6. Syke Farm campsite, Buttermere
The best: campsite
This is old-school camping – in a good way. You don’t get those clinical rows of numbered pitches or characterless flat fields you see in some campsites. Instead Syke Farm Campsite in Buttermere feels a little like wild camping, with its untamed Lakeland setting of rocky outcrops, tumbling stream and lumpy-bumpy terrain. But don’t worry. There are plenty of flat patches of lush grass amongst the ruggedness to pitch your tent and get some precious shut-eye, and the washing facilities and nearby café are excellent too.

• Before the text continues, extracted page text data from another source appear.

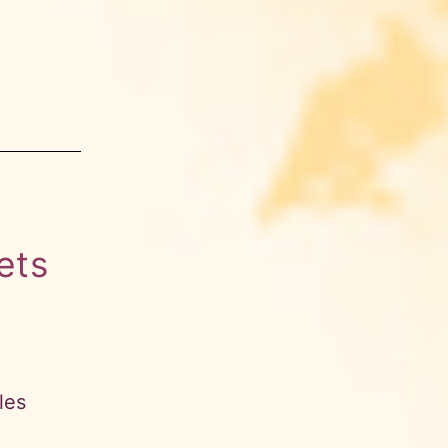
ets
les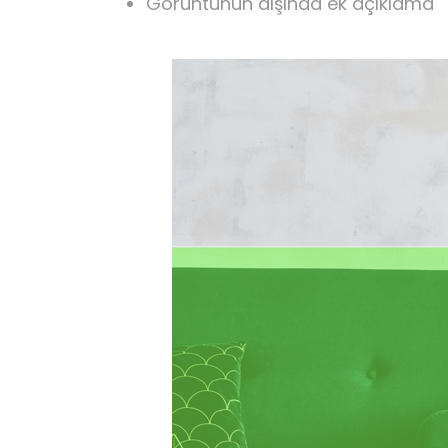
Görüntünün dışında ek açıklama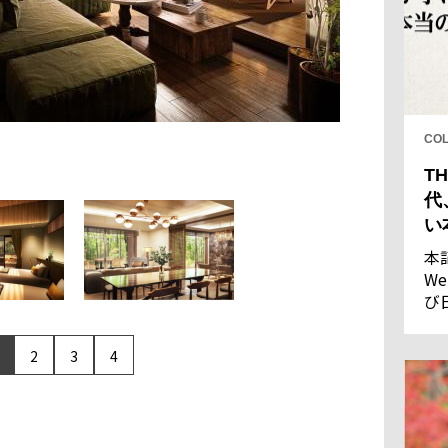
CO
TH
代
い
本
We
び
し
果
2
3
4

7. Kirkstile Inn, Loweswater
The best: pub
Every good walk should end in a good country inn. One of Lakeland’s best is the 17th Century Kirkstile Inn in Loweswater. The sun-drenched beer garden overlooks the dramatic pyramid of Mellbreak’s northern face – a mesmerising profile of the mountain – and is the perfect post-hike spot for supping on a pint of own-brew Loweswater Gold. If the sun isn’t out, simply dive into the cosy interior, snuggle next to an open fire and tuck in to some of the hearty, tasty food on offer (we’d particularly recommend the steak and ale pie or vegan casserole).
The ‘Magnificent Seven’: vital statistics
DISTANCE: 22.5 kilometres / 14 miles
ASCENT: 670 metres / 2200 feet
DURATION: James and his friends walked this route over two days.